Il fatto di applicare un approccio completo di monitoraggio per una certa area costiera e lagunare, permetterà di avere una visione ampia della situazione e di poter individuare anche aspetti connessi ai cambiamenti climatici. A tale scopo saranno effettuati saggi per individuare microrganismi coinvolti nei cicli biogeochimici fondamentali (C, N, S), con lo scopo di ottenere informazioni sull’andamento di tali processi di fondamentale interesse e poter rilevare eventuali aspetti connessi al cambiamento climatico.
Lo scopo dell’applicazione questo tipo di approccio per il monitoraggio, è quello di fornire un quadro ampio della situazione in aree costiere e in aree lagunari, per individuare potenziali siti con criticità e porre in essere eventuali interventi da parte di amministrazioni o enti preposti al mantenimento delle condizioni ottimali nelle aree in osservazione.
Area costiera di monitoraggio con stazioni di campionamento (da Margiotta et al., 2020 Marine Environmental Research in press)
Plastiche e microplastiche galleggianti sono un inquinante emergente e sono un substrato duraturo e persistente per il fenomeno di bioadesione di microrganismi e macrorganismi che consente la dispersione verso nuovi habitat. E’ già stato dimostrato per batteri, piante, microalghe tossiche e animali.

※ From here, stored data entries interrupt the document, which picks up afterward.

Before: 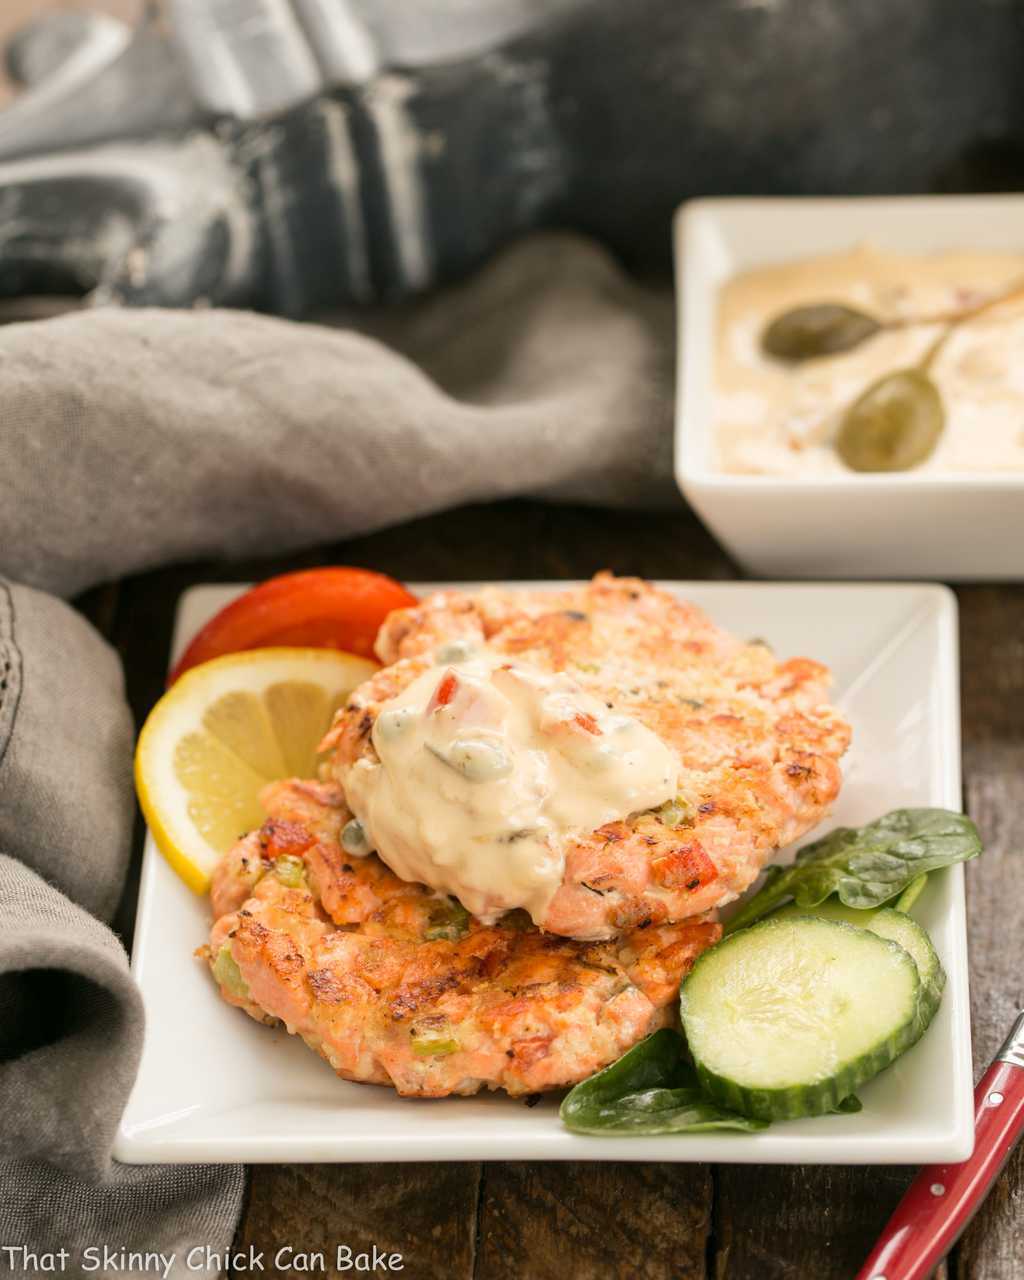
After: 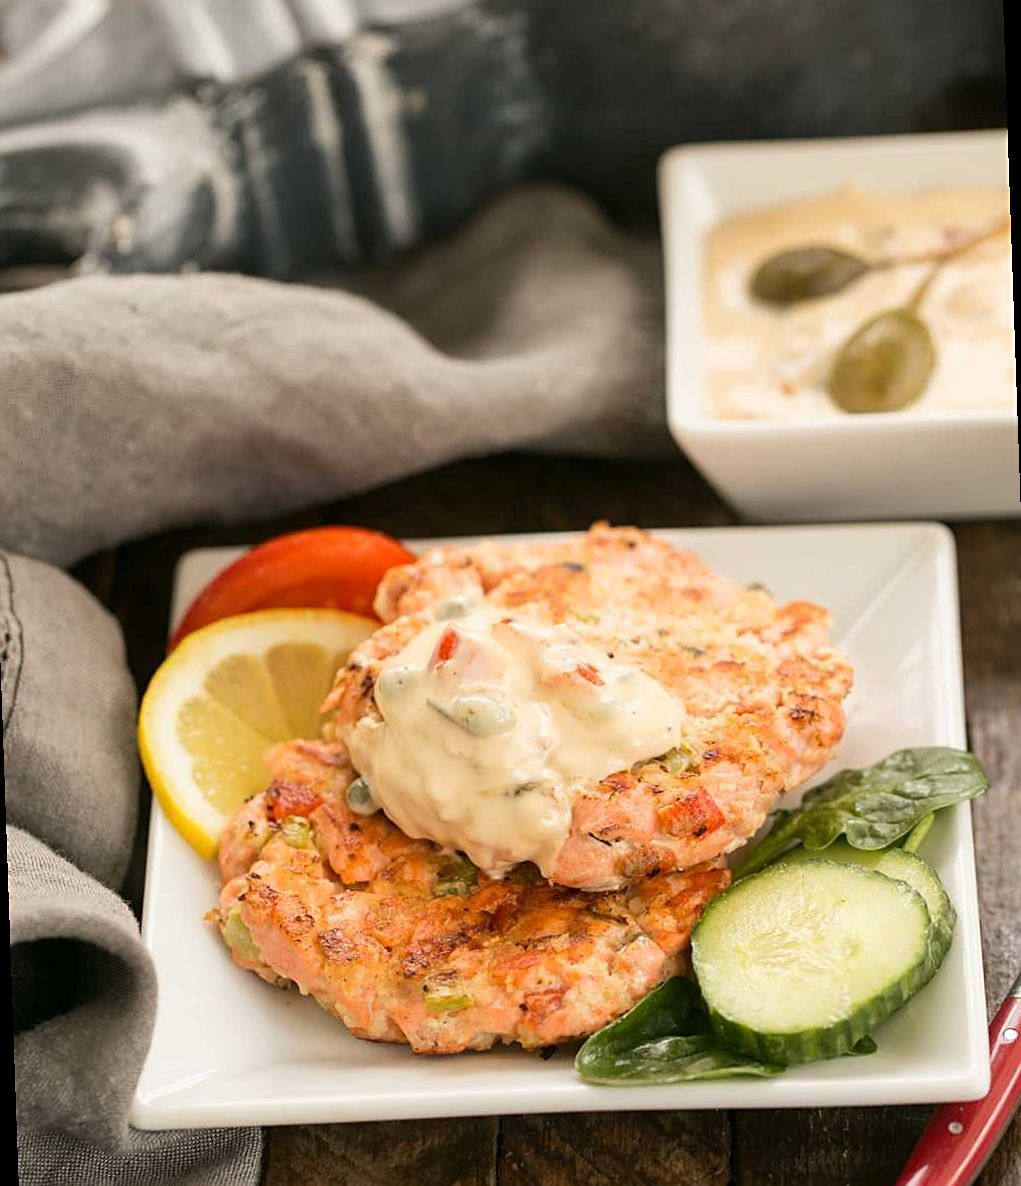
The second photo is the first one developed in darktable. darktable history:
contrast brightness saturation: contrast 0.05
sharpen: on, module defaults
rotate and perspective: rotation -2°, crop left 0.022, crop right 0.978, crop top 0.049, crop bottom 0.951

Pertanto, le plastiche possono fungere da veicolo per l'ingresso delle tossine nella catena alimentare, nonché un potenziale vettore per la dispersione di specie alloctone e invasive. In particolare, è considerato il ruolo che rivestono le plastiche sia come vettori di inquinanti biologici nella catena trofica che come inquinanti stessi che possono modificare la diversità, il comportamento e la funzionalità della frazione planctonica (POM). Analisi molecolari di diversità, della componente planctonica sulle plastiche tramite approcci diretti di qPCR o metabarcoding evidenziano una comunità specie-specifica o plastisphere, presenza di microrganismi tossici e specie aliene e/o invasive. Il fitoplancton è studiato anche come indicatore dell’ inquinamento costiero da micro e nanoplastiche osservando le interazioni fisiche, cellulari e subcellulari del plancton con tali inquinanti.